Going for Gold - 1983 Porsche 944 - My Car
- Tom Jeffries
- Jan 7
- 3 min read
As far as first cars go, most people had something pretty dull. Maybe you had a Ford Ka or a Citroen C1. Maybe it was a Fiesta, or that most prevalent of first cars - a Vauxhall Corsa.
Either way, chances are that it was cheap, boring, and quickly gotten rid of in favour of something a bit more powerful and exciting.
Chances are equally as good that your first car wasn’t a gold 1983 Porsche 944. But it was for Nelson Chong.

“I told myself ‘what would be the coolest first car ever to get’”, Nelson told us, “and I scoured [the internet] with all sorts of things.
“I was looking up and down, looking at cars I could afford, couldn’t afford - I looked at a shell for a 911 that was £200 and completely scrapped, I looked at MX5s, I looked at everything.”
After searching high and low, it was a night where he’d had a couple of “refreshments” after dinner that he saw this 944 and knew instantly that it was for him.

“I was on Autotrader and this gold… thing showed up - that was it. I just saw it, and I looked at my friend and it was that kind of look where it just went ‘that’s it - that’s the one’.”
Nelson admits that it took some time to convince himself that, yes, a gold 944 is a good first car - taking a month between seeing the car online and going to view it in person.

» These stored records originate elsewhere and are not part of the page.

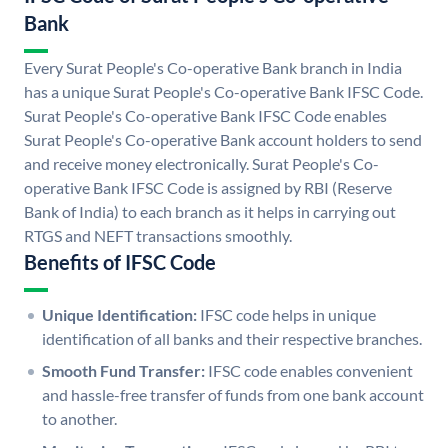
Bank
Every Surat People's Co-operative Bank branch in India
has a unique Surat People's Co-operative Bank IFSC Code.
Surat People's Co-operative Bank IFSC Code enables
Surat People's Co-operative Bank account holders to send
and receive money electronically. Surat People's Co-
operative Bank IFSC Code is assigned by RBI (Reserve
Bank of India) to each branch as it helps in carrying out
RTGS and NEFT transactions smoothly.
Benefits of IFSC Code
Unique Identification:
IFSC code helps in unique
identification of all banks and their respective branches.
Smooth Fund Transfer:
IFSC code enables convenient
and hassle-free transfer of funds from one bank account
to another.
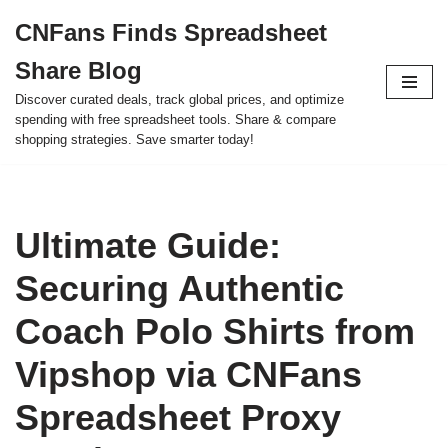
CNFans Finds Spreadsheet
Skip
Share Blog
to
content
Discover curated deals, track global prices, and optimize
spending with free spreadsheet tools. Share & compare
shopping strategies. Save smarter today!
Ultimate Guide:
Securing Authentic
Coach Polo Shirts from
Vipshop via CNFans
Spreadsheet Proxy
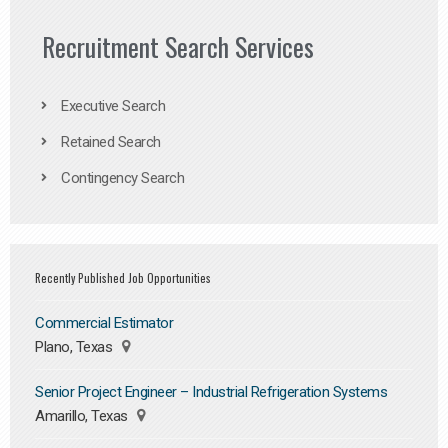
Recruitment Search Services
Executive Search
Retained Search
Contingency Search
Recently Published Job Opportunities
Commercial Estimator
Plano, Texas
Senior Project Engineer – Industrial Refrigeration Systems
Amarillo, Texas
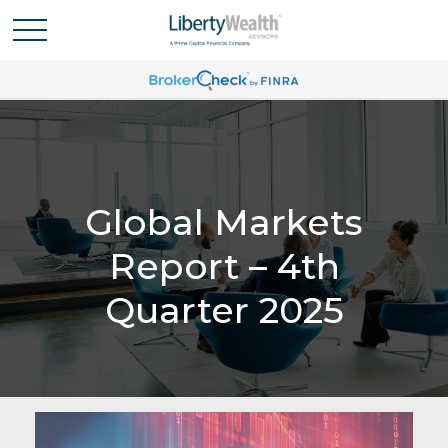
Global Markets
Report – 4th
Quarter 2025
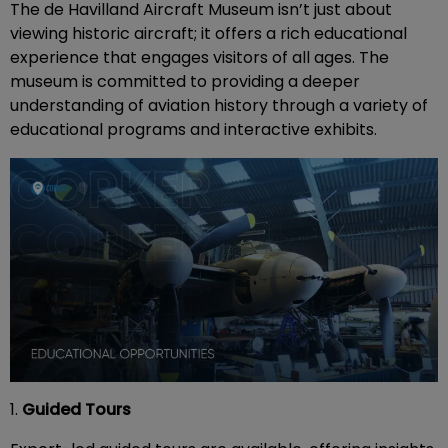
The de Havilland Aircraft Museum isn’t just about
viewing historic aircraft; it offers a rich educational
experience that engages visitors of all ages. The
museum is committed to providing a deeper
understanding of aviation history through a variety of
educational programs and interactive exhibits.
1.
Guided Tours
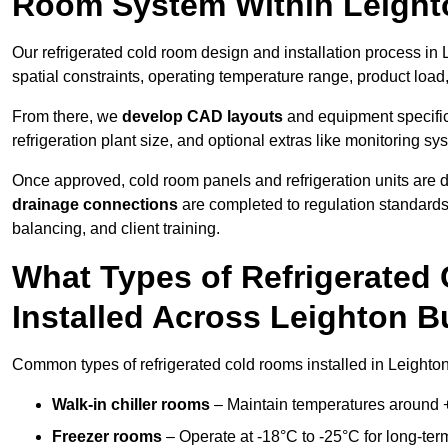
Room System Within Leight
Our refrigerated cold room design and installation process in
spatial constraints, operating temperature range, product load
From there, we
develop CAD layouts
and equipment specifica
refrigeration plant size, and optional extras like monitoring sy
Once approved, cold room panels and refrigeration units are d
drainage connections
are completed to regulation standard
balancing, and client training.
What Types of Refrigerate
Installed Across Leighton 
Common types of refrigerated cold rooms installed in Leighto
Walk-in chiller rooms
– Maintain temperatures around +5
Freezer rooms
– Operate at -18°C to -25°C for long-ter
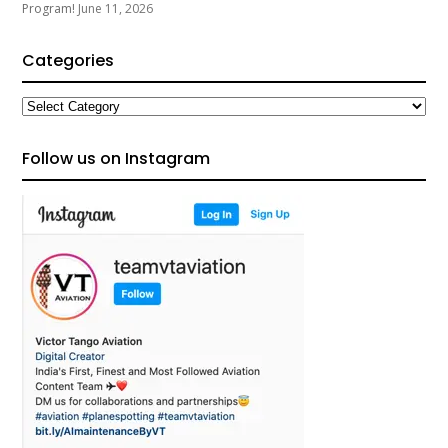
Program!
June 11, 2026
Categories
Categories
Follow us on Instagram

But when he first cast his eyes over the roughly 150,000 mile, 40-year-old Porsche that was it - deal done.
“There were genuinely so many things wrong with it, but I didn’t care - I just bought it,” he explained.

“It had a leaking fuel pump, the fuel mixture was awful, and also the side sills were rotten, so I had to do those. I took the car to a Porsche specialist called Strasse. They redid all the side sills, redid all the fenders and everything, replaced the brake lines. I put a short shifter kit on it, adjusted the mixture, and now it’s been going strong.”
With the car back and ready to go, it became what all first cars truly are - a passport to freedom.
“[I’ve done] lots of car meets, meeting new people. It’s a really great way to socialise - that’s kind of the main thing for me. In the first month that I’d received the car back from Strasse I took it down to Oxford for a big Porsche rally.

“I took my cat in it - I had a full setup in the back of the car. I had the cat litter, carpet, food, water - it was my six-month-old kitten that I’d had for a month. I decided that I can’t leave it at home, so I might as well just take it with me.”
The social aspect is certainly a popular part of car ownership, and as we speak we’re at the Classic Car Sunday meet in Harrogate, surrounded by more Porsches and interesting cars. Nelson’s has a claim to fame here too, as it appeared on the front cover of issue 614 of Classic Cars magazine.
As you’d imagine for a car of this vintage, it does have a bit of history. There’s a Porsche Club sticker from 1987 on the passenger side, a plaque for the 1997 Wiveton Bell Classic Car Rally (an event run from the Wiveton Bell pub in Norfolk, later renamed to the Charles Clark Classic Car Rally in memory of the Wiveton Bell’s former landlord, who was lost at sea in 1998). And it’s done more miles than the clock will show.

“This is currently on 72,200 miles, but that’s 172,000 miles - it’s only displaying five digits because it only has five digits, so it’s gone all the way round. In just over two years I’ve done over 20,000 miles - so not bad going.”
Plans for this year? “Constantly driving it,” Nelson says. “It’s my only car - it’s my everyday car.”
First cars are usually seen as disposable - a necessary first step on a ladder to climb. But Nelson eschewed that and skipped straight to this 944. It’s not a garage queen or an investment; it’s a daily driver enjoyed as a Porsche should be. And in going for gold, he’s got something much rarer - a first car worth holding onto.